Workshop 5 Web Highlights


When Katie places the pencil between her hands and presses them together, equal forces are placed on both her palms. If we had used an unsharpened pencil she would probably say they felt about the same. She doesn't feel the forces but rather senses the pressure on the nerve endings in her hand. The point of the pencil has an area about fifty times smaller than that of the eraser end. Since pressure is the force divided by the area over which the force acts, Katie feels fifty times the pressure and some pain on the palm that is pushed against the point of the pencil.

We have seen the effect of pressure before in the series when we dropped a raw egg on sand and hard surfaces. Besides the big difference in the time to bring the egg to rest, when the egg hit the sand, the force was spread over a larger area reducing the pressure on the shell. When we check the air pressure in our tires, we measure the pressure in pounds per square inch (psi). Scientists measure pressure in the unit Pascal (P). A Pascal is equal to a force of one Newton acting on a surface of one square meter.


"Rolling Friction"

We showed a ball rolling along the very flat surface going part way up and back down the wooden ramp and continuing back on the blue surface. The purpose of this demonstration was to show that the ball moves in a straight line unless a force acts to change its motion. It does move in a straight line before it reaches and after it leaves the ramp.

The demonstration also shows something else. There is considerably more friction on the ramp than on the flat blue surface. You can even hear the difference in the sound the ball makes as the ball rolls along. Objects will move in straight lines at constant speed unless a force acts to change their motion. The force acting down the ramp changes the direction of the ball and the frictional force slows the ball down slightly so that it moves more slowly after it leaves the ramp.
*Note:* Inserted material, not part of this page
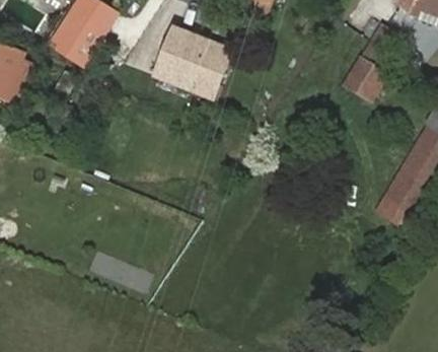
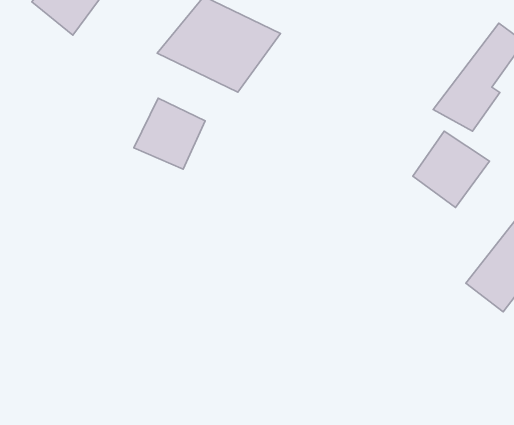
building: none -> [134,98,205,169]
building: none -> [413,131,490,207]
This is why the spacing of our dots is smaller at the end of the ball's journey.

"Terminal Velocity"

We looked at the forces acting on the coffee filter dropped through air and the marble falling through the dishwashing liquid and saw that when the forces were balanced they fell at a constant speed. They did have to accelerate first to arrive at that final constant speed.

When the objects start to fall gravity acts on them. Frictional force of the fluid also acts on the falling objects, in the opposite direction, slowly at first but increasing with the speed of the objects until the forces are equal. The final speed that falling objects reach is called terminal velocity.

The fluid friction depends on several things including the shape of the object, its frontal area and the properties of the fluid it is moving through. If the fluid flows smoothly over the object as in the case of the marble the force is directly related to the speed but in the case of the filter or a parachute that disturb the air the force increased more quickly.